I'm trying to use CountVectorizer()
with Pipeline
and ColumnTransformer
. Because CountVectorizer()
produces sparse matrix, I used FunctionTransformer
to ensure the ColumnTransformer
can hstack
correctly when putting together the resulting matrix.
import pandas as pd
from sklearn.impute import SimpleImputer
from sklearn.preprocessing import OneHotEncoder, FunctionTransformer
from sklearn.compose import ColumnTransformer
from sklearn.feature_extraction.text import CountVectorizer
from sklearn.pipeline import Pipeline
from typing import Callable
# Dataset
df = pd.DataFrame([['a', 'Hi Tom', 'It is hot', 1],
['b', 'How you been Tom', 'hot coffee', 2],
['c', 'Hi you', 'I want some coffee', 3]],
columns=['col_for_ohe', 'col_for_countvectorizer_1', 'col_for_countvectorizer_2', 'num_col'])
# Use FunctionTransformer to ensure dense matrix
def tf_text(X, vectorizer_tf: Callable):
X_vect_ = vectorizer_tf.fit_transform(X)
return X_vect_.toarray()
tf_transformer = FunctionTransformer(tf_text, kw_args={'vectorizer_tf': CountVectorizer()})
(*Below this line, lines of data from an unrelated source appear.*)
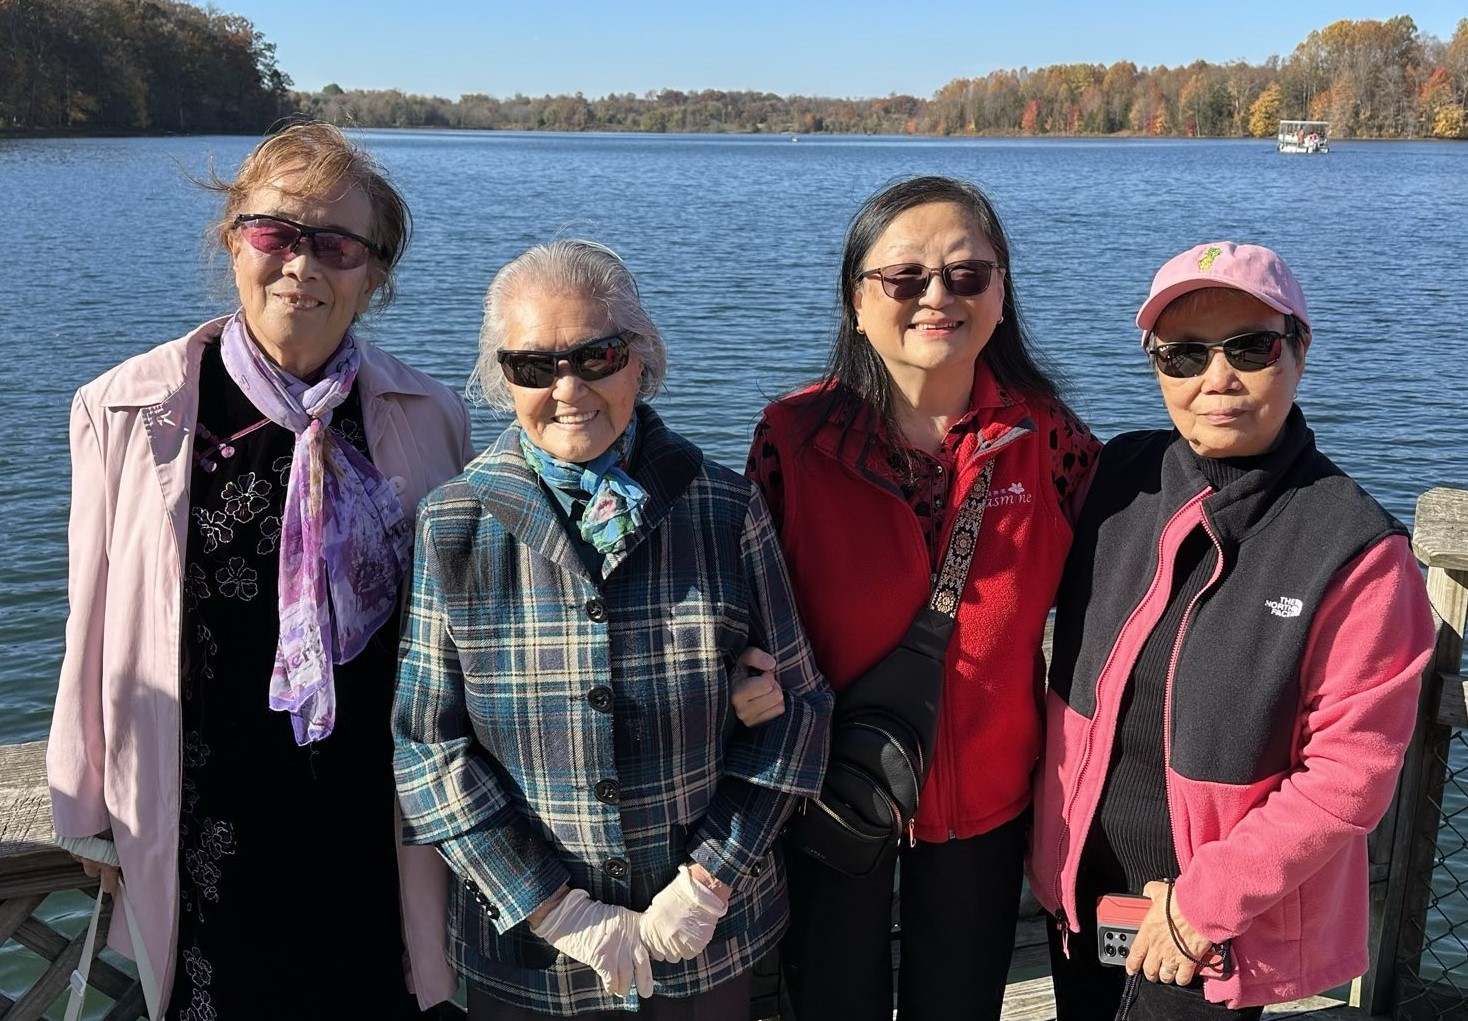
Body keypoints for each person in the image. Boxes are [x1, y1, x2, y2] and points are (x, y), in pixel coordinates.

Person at [45, 121, 474, 1018]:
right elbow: (91, 620)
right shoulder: (124, 408)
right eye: (276, 232)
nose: (301, 264)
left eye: (337, 244)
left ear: (374, 273)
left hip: (372, 816)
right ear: (234, 240)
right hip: (200, 819)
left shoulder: (431, 415)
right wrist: (82, 807)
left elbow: (466, 622)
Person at [391, 239, 833, 1020]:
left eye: (596, 356)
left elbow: (799, 707)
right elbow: (427, 748)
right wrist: (553, 906)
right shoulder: (452, 524)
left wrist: (708, 879)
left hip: (704, 942)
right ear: (503, 378)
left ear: (639, 359)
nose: (568, 389)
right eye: (533, 366)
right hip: (529, 958)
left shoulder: (724, 509)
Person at [1031, 242, 1436, 1020]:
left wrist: (1200, 907)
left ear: (1299, 348)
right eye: (1183, 355)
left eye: (1250, 347)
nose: (1216, 377)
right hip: (1083, 893)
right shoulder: (1115, 478)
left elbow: (1349, 775)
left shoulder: (1357, 548)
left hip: (1214, 932)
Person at [742, 175, 1101, 1020]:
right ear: (857, 299)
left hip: (986, 803)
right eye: (904, 277)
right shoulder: (794, 438)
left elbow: (1126, 581)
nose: (937, 297)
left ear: (1001, 296)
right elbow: (737, 599)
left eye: (966, 275)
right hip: (833, 787)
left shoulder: (1048, 437)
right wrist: (738, 673)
# Transformation Pipelines
tf_transformer_pipe = Pipeline(
steps = [('imputer', SimpleImputer(strategy='constant', fill_value='missing')),
('tf', tf_transformer)])
ohe_transformer_pipe = Pipeline(
steps = [('imputer', SimpleImputer(strategy='constant', fill_value='missing')),
('ohe', OneHotEncoder(handle_unknown='ignore', sparse=False))])
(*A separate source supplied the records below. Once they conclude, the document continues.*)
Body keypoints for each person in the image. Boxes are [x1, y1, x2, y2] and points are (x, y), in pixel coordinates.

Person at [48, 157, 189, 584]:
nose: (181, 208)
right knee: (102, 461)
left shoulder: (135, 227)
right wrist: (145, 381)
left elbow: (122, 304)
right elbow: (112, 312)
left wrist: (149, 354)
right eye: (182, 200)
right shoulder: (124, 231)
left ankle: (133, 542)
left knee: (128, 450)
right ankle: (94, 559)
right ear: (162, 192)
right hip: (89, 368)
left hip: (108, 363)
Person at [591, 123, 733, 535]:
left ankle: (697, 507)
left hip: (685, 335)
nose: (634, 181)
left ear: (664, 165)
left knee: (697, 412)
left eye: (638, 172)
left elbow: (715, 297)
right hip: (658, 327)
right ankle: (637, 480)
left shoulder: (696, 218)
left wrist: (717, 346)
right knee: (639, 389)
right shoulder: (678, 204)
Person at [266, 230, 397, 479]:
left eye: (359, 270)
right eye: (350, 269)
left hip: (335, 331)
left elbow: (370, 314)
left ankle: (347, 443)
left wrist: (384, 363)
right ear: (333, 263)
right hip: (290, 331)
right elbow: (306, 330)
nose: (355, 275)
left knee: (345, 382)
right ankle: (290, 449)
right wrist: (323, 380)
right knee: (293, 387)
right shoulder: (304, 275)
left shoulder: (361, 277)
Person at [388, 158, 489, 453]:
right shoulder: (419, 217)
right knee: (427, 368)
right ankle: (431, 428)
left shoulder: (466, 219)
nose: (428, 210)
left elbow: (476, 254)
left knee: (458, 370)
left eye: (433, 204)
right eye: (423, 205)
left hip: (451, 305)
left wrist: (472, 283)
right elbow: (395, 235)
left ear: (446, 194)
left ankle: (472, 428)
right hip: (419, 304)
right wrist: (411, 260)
transformer = ColumnTransformer(transformers=[
('cat_ohe', ohe_transformer_pipe, ['col_for_ohe']),
('cat_tf', tf_transformer_pipe, ['col_for_countvectorizer_1', 'col_for_countvectorizer_2'])
], remainder='passthrough')
transformed_df = transformer.fit_transform(df)
I get AttributeError: 'numpy.ndarray' object has no attribute 'lower.' I've seen this question and suspect CountVectorizer()
is the culprit but not sure how to solve it (previous question doesn't use ColumnTransformer
). I stumbled upon a DenseTransformer
that I wish I could use instead of FunctionTransformer
but unfortunately it is not supported in my company.